▶ _DIRECTIONS FOR THIS TASK_
Once the line containing "These intricate artworks depict the" is found in the entries below, reproduce it and every line after it, stopping at and including the line containing "freshness and longevity"; reproduce nothing else, and keep each line exact.

▶ _Data excerpts_
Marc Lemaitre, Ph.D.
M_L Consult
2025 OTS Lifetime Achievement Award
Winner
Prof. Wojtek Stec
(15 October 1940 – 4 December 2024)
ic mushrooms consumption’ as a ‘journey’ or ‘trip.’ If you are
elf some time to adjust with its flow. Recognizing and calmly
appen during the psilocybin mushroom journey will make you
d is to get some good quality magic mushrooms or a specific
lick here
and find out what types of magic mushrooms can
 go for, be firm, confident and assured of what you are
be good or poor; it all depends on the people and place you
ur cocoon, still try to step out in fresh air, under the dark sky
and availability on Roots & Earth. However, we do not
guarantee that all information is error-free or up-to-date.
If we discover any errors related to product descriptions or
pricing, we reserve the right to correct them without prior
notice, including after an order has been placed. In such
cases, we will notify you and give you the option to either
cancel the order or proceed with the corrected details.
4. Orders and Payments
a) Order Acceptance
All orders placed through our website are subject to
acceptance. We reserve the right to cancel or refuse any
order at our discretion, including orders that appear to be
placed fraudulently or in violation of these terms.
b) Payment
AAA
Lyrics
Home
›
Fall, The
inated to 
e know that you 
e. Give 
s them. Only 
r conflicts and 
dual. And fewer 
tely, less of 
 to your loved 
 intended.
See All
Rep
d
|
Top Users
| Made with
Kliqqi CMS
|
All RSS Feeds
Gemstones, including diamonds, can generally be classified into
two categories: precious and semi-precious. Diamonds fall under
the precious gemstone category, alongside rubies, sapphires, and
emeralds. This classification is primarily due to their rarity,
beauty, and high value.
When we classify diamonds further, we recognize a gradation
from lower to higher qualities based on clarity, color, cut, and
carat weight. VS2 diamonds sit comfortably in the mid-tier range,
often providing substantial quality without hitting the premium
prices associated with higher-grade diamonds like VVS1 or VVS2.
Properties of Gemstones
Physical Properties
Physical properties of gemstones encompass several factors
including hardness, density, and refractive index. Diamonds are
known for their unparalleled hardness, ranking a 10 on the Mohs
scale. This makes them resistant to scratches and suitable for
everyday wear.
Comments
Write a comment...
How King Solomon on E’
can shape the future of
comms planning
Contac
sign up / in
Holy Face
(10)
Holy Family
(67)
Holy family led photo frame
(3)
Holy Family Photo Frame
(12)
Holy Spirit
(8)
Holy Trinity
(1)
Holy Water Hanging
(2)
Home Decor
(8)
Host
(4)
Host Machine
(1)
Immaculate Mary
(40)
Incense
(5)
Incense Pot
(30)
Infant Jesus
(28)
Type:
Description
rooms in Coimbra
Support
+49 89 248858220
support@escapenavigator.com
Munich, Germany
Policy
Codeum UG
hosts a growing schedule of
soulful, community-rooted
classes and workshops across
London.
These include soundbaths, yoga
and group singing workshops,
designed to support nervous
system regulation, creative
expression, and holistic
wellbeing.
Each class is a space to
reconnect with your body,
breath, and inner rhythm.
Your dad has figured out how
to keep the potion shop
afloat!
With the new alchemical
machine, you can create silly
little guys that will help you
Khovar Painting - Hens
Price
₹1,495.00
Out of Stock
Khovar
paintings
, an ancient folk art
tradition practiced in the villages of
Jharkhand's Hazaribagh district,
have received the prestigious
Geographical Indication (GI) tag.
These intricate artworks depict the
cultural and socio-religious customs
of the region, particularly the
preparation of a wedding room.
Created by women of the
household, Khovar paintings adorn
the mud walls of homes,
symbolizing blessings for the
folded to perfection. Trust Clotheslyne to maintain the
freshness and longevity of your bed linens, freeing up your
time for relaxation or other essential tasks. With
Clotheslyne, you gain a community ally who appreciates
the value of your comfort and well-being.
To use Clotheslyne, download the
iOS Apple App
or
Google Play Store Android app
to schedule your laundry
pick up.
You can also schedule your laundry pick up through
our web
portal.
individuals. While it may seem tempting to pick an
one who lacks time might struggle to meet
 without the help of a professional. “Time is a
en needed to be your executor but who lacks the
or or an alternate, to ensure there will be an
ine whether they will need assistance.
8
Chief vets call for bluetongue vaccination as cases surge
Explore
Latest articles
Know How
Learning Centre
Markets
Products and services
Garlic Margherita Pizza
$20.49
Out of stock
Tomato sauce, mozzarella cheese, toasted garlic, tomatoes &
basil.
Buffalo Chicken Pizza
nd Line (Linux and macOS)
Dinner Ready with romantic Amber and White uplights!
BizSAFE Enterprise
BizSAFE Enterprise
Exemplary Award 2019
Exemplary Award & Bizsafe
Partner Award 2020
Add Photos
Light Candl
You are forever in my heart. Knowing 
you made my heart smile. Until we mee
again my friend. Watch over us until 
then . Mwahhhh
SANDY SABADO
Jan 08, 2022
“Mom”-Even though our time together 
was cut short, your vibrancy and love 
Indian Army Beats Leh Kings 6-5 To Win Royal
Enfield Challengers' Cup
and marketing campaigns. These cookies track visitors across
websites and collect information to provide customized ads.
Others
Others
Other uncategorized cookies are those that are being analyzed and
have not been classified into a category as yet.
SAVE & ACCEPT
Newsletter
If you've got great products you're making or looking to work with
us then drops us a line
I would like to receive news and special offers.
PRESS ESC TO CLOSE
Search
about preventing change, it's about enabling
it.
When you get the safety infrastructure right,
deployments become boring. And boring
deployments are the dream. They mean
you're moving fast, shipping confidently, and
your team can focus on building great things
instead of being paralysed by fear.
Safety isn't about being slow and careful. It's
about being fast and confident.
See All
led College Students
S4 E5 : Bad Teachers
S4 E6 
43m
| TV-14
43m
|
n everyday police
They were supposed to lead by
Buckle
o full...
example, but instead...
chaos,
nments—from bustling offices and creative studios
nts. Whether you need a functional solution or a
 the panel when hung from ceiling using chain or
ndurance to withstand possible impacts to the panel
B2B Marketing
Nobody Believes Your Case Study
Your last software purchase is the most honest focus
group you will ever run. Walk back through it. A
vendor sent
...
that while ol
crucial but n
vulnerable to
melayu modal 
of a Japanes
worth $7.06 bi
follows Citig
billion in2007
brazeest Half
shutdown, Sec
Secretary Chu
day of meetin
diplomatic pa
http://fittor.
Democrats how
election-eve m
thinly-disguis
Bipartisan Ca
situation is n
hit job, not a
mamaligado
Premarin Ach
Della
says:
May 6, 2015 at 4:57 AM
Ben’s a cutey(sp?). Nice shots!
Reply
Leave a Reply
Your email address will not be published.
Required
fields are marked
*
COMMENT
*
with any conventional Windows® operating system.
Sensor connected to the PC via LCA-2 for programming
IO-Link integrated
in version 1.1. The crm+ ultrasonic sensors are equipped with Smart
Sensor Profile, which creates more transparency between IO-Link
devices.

▶ _ANSWER BELOW_
These intricate artworks depict the
cultural and socio-religious customs
of the region, particularly the
preparation of a wedding room.
Created by women of the
household, Khovar paintings adorn
the mud walls of homes,
symbolizing blessings for the
folded to perfection. Trust Clotheslyne to maintain the
freshness and longevity of your bed linens, freeing up your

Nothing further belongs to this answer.